O segmento é dominado no Brasil por grandes companhias, como a BRF e a JBS. A primeira voltou a registrar lucro trimestral após nove meses no vermelho, e a segunda apresentou ganhos no segundo trimestre de mais de R$ 2 bilhões.

A ABPA, que representa os produtores de carnes de frango e suína, informou que pode terminar o ano com projeções ainda maiores de exportações do que a expectativa atual, com possibilidade de novos recordes.

As exportações de carne de frango do Brasil deverão atingir 4.3 milhões de toneladas em 2019, segundo estimativa da ABPA, projetando um aumento de cerca de 200.000 toneladas em relação a 2018. Já os embarques de carne suína do Brasil poderão crescer para 720.000 toneladas, versus 646.000 toneladas em 2018.

“O principal ‘driver’ de todos os eventos é a peste suína, que está causando uma disfunção na oferta global”, ressaltou o diretor-executivo da ABPA. “Falamos muito da China, mas é um processo da Ásia, onde outros países estão sendo afetados pela peste suína”, disse Santin, destacando que nações da Europa e da África também têm registrado casos da doença.

Além da China, houve Peste Suína Africana em Hong Kong, Bulgária, Romênia, Rússia, Ucrânia e Vietnã, além de países africanos, como África do Sul e Nigéria, segundo a Organização Mundial de Saúde Animal.

Oportunidade

O presidente da ABPA, Francisco Turra, lembrou que especialistas afirmam que a China vai levar anos para se recuperar do problema, o que pode representar para o Brasil, por outro lado, a mesma “oportunidade” oferecida pela gripe aviária, em 2005.

A doença avícola atingiu nações na Ásia, Europa e América do Norte no passado, permitindo que o Brasil, livre da doença, avançasse nas exportações. “A China não vai arrumar a casa em três anos. Eles não vão voltar com o mesmo rebanho”, disse Turra, ressaltando que o Brasil tem todas as condições de ocupar esses mercados.

Questionado se a guerra comercial entre China e EUA, cuja carne suína também é taxada pelos chineses, poderia favorecer o Brasil, Turra comentou apenas que tal disputa “fideliza” o produto brasileiro.

O dirigente ressaltou que a ABPA tem memorandos de entendimentos e está estreitando relacionamento comercial com a China, para eventualmente viabilizar mais habilitações de frigoríficos brasileiros pelos chineses. “Estamos prontos para aumentar as plantas para a China, mas quando vai aumentar, ela é que decide, é uma decisão comercial deles. Se quiserem mais, estamos aqui”, afirmou Santin.

Turra avalia que, mesmo pressionado, o governo chinês pode estar relutante em autorizar novas plantas em meio a uma estratégia comercial. Enquanto isso, aquelas unidades habilitadas a exportar aos chineses podem trabalhar com animais mais pesados e mesmo deixar de fornecer ao mercado interno como alternativa para abastecer os asiáticos.

[Dados de análise do layout da página]
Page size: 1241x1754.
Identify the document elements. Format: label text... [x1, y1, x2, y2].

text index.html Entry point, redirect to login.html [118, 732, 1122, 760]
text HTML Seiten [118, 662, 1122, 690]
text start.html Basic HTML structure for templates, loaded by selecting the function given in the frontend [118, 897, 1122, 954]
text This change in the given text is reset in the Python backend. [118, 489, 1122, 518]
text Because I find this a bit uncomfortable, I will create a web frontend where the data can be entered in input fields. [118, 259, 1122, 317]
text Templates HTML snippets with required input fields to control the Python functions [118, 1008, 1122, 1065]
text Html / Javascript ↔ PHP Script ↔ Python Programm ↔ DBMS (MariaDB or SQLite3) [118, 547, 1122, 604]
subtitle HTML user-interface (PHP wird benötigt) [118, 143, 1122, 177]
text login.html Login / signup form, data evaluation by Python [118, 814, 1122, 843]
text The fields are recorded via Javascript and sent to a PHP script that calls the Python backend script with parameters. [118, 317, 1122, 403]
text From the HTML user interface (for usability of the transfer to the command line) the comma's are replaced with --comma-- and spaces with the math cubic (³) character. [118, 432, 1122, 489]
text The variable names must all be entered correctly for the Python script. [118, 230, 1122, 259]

● TAREFA PROPOSTA:
No texto sobre as exportações brasileiras de carne, copie a passagem começando em "O presidente da" e seguindo até "ocupar esses mercados.", mas troque "gripe aviária" por "influenza aviária".

● RESPOSTA DO EXERCÍCIO:
O presidente da ABPA, Francisco Turra, lembrou que especialistas afirmam que a China vai levar anos para se recuperar do problema, o que pode representar para o Brasil, por outro lado, a mesma “oportunidade” oferecida pela influenza aviária, em 2005.

A doença avícola atingiu nações na Ásia, Europa e América do Norte no passado, permitindo que o Brasil, livre da doença, avançasse nas exportações. “A China não vai arrumar a casa em três anos. Eles não vão voltar com o mesmo rebanho”, disse Turra, ressaltando que o Brasil tem todas as condições de ocupar esses mercados.